Records for the task Start Marker

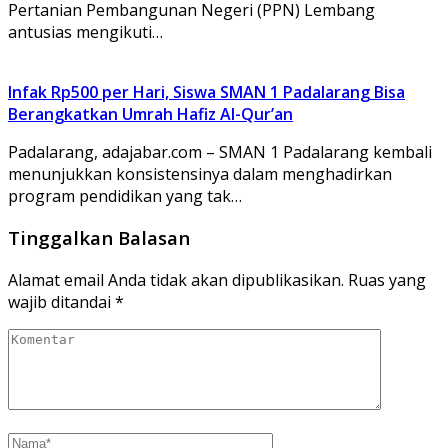
Pertanian Pembangunan Negeri (PPN) Lembang
antusias mengikuti…
Infak Rp500 per Hari, Siswa SMAN 1 Padalarang Bisa
Berangkatkan Umrah Hafiz Al-Qur’an
Padalarang, adajabar.com – SMAN 1 Padalarang kembali
menunjukkan konsistensinya dalam menghadirkan
program pendidikan yang tak…
Tinggalkan Balasan
Alamat email Anda tidak akan dipublikasikan.
Ruas yang
wajib ditandai
*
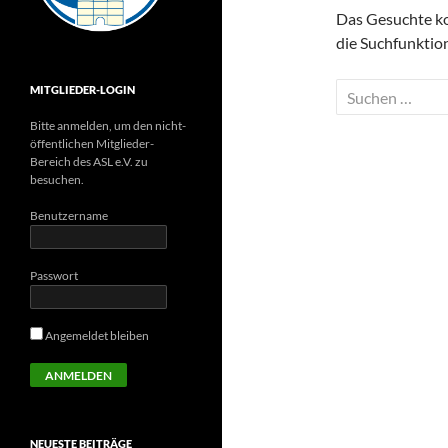
Das Gesuchte kon
die Suchfunktion
Suchen
MITGLIEDER-LOGIN
nach:
Bitte anmelden, um den nicht-
öffentlichen Mitglieder-
Bereich des ASL e.V. zu
besuchen.
Benutzername
Passwort
Angemeldet bleiben
NEUESTE BEITRÄGE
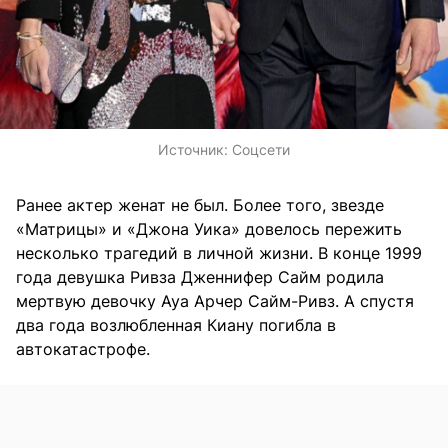
Источник:
Соцсети
Ранее актер женат не был. Более того, звезде
«Матрицы» и «Джона Уика» довелось пережить
несколько трагедий в личной жизни. В конце 1999
года девушка Ривза Дженнифер Сайм родила
мертвую девочку Ауа Арчер Сайм-Ривз. А спустя
два года возлюбленная Киану погибла в
автокатастрофе.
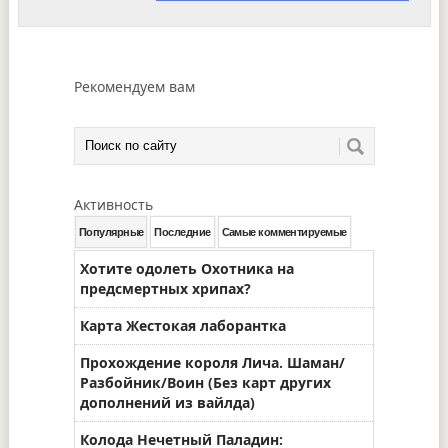
Рекомендуем вам
Активность
Популярные
Последние
Самые комментируемые
Хотите одолеть Охотника на
предсмертных хрипах?
Карта Жестокая лаборантка
Прохождение короля Лича. Шаман/
Разбойник/Воин (Без карт других
дополнений из вайлда)
Колода Нечетный Паладин:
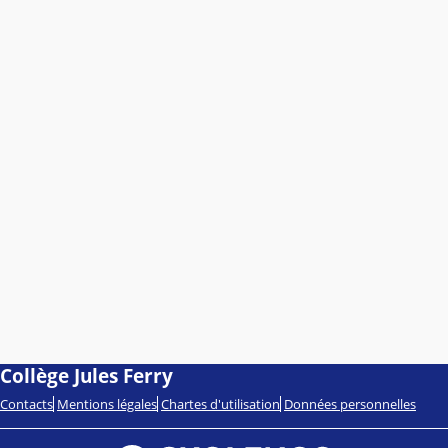
Collège Jules Ferry
Contacts
Mentions légales
Chartes d'utilisation
Données personnelles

Records for the task End Marker

Directions:
In repeating the lines above, keep the wording exact and leave every picture out.

Solution:
Pertanian Pembangunan Negeri (PPN) Lembang
antusias mengikuti…
Infak Rp500 per Hari, Siswa SMAN 1 Padalarang Bisa
Berangkatkan Umrah Hafiz Al-Qur’an
Padalarang, adajabar.com – SMAN 1 Padalarang kembali
menunjukkan konsistensinya dalam menghadirkan
program pendidikan yang tak…
Tinggalkan Balasan
Alamat email Anda tidak akan dipublikasikan.
Ruas yang
wajib ditandai
*
Das Gesuchte kon
die Suchfunktion
Suchen
MITGLIEDER-LOGIN
nach:
Bitte anmelden, um den nicht-
öffentlichen Mitglieder-
Bereich des ASL e.V. zu
besuchen.
Benutzername
Passwort
Angemeldet bleiben
NEUESTE BEITRÄGE
Источник:
Соцсети
Ранее актер женат не был. Более того, звезде
«Матрицы» и «Джона Уика» довелось пережить
несколько трагедий в личной жизни. В конце 1999
года девушка Ривза Дженнифер Сайм родила
мертвую девочку Ауа Арчер Сайм-Ривз. А спустя
два года возлюбленная Киану погибла в
автокатастрофе.
Рекомендуем вам
Активность
Популярные
Последние
Самые комментируемые
Хотите одолеть Охотника на
предсмертных хрипах?
Карта Жестокая лаборантка
Прохождение короля Лича. Шаман/
Разбойник/Воин (Без карт других
дополнений из вайлда)
Колода Нечетный Паладин:
Collège Jules Ferry
Contacts
Mentions légales
Chartes d'utilisation
Données personnelles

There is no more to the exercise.